● **Supplied information**:
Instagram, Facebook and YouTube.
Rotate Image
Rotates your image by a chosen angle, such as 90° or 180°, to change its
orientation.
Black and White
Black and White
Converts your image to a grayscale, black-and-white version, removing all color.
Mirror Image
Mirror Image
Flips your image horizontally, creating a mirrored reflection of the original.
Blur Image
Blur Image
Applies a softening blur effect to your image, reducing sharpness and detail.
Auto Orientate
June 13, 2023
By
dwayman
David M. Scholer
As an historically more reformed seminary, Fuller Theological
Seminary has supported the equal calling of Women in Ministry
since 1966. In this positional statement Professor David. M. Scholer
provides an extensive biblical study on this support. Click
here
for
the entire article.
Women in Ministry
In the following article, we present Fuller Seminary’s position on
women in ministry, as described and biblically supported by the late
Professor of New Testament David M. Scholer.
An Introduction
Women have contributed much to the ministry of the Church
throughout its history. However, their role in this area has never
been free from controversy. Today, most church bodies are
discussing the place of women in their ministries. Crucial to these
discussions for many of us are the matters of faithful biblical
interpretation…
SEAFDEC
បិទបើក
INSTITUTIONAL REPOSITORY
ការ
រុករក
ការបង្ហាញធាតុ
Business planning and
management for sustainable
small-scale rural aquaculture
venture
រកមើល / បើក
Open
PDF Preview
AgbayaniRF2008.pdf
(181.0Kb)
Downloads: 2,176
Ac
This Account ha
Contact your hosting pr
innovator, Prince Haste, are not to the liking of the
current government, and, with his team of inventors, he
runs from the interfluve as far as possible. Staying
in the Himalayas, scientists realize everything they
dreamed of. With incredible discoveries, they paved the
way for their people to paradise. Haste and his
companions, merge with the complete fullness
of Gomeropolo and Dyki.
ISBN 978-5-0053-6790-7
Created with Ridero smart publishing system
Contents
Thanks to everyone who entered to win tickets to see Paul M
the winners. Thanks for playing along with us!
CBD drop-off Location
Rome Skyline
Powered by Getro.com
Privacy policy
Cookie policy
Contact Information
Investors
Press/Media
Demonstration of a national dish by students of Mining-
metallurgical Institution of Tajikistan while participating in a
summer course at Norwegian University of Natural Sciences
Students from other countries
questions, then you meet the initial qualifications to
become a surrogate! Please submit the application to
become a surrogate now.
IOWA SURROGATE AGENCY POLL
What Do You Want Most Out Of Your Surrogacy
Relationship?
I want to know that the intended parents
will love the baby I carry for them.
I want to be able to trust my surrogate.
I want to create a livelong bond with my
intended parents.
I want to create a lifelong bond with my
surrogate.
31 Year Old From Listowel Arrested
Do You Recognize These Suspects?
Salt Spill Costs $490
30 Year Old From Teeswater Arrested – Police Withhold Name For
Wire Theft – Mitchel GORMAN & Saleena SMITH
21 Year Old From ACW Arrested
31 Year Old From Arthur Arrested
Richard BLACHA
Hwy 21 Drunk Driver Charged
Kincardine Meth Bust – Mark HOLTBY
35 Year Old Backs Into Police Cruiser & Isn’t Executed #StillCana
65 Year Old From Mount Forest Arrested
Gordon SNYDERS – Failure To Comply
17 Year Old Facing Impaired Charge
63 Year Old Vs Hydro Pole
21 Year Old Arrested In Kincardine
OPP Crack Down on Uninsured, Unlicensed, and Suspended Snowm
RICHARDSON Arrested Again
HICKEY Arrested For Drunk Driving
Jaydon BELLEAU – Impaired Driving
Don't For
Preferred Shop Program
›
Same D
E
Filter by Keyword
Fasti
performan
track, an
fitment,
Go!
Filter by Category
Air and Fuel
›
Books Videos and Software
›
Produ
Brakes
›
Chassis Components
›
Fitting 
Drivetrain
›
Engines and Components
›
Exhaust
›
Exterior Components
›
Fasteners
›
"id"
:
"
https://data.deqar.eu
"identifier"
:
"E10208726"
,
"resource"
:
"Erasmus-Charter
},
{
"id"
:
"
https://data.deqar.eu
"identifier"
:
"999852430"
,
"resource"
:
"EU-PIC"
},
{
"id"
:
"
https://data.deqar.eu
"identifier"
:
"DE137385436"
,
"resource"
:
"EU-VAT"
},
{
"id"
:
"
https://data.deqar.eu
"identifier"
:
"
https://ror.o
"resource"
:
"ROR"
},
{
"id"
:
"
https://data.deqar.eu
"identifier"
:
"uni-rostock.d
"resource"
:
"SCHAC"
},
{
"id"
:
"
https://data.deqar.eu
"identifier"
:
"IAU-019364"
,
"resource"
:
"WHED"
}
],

● **Problem**:
Looking at the data above, write out exactly the lines that start at the one containing "Thanks to everyone" and end at the one containing "Kincardine Meth Bust – Mark HOLTBY"; include both and nothing beyond.

● **Exercise answer**:
Thanks to everyone who entered to win tickets to see Paul M
the winners. Thanks for playing along with us!
CBD drop-off Location
Rome Skyline
Powered by Getro.com
Privacy policy
Cookie policy
Contact Information
Investors
Press/Media
Demonstration of a national dish by students of Mining-
metallurgical Institution of Tajikistan while participating in a
summer course at Norwegian University of Natural Sciences
Students from other countries
questions, then you meet the initial qualifications to
become a surrogate! Please submit the application to
become a surrogate now.
IOWA SURROGATE AGENCY POLL
What Do You Want Most Out Of Your Surrogacy
Relationship?
I want to know that the intended parents
will love the baby I carry for them.
I want to be able to trust my surrogate.
I want to create a livelong bond with my
intended parents.
I want to create a lifelong bond with my
surrogate.
31 Year Old From Listowel Arrested
Do You Recognize These Suspects?
Salt Spill Costs $490
30 Year Old From Teeswater Arrested – Police Withhold Name For
Wire Theft – Mitchel GORMAN & Saleena SMITH
21 Year Old From ACW Arrested
31 Year Old From Arthur Arrested
Richard BLACHA
Hwy 21 Drunk Driver Charged
Kincardine Meth Bust – Mark HOLTBY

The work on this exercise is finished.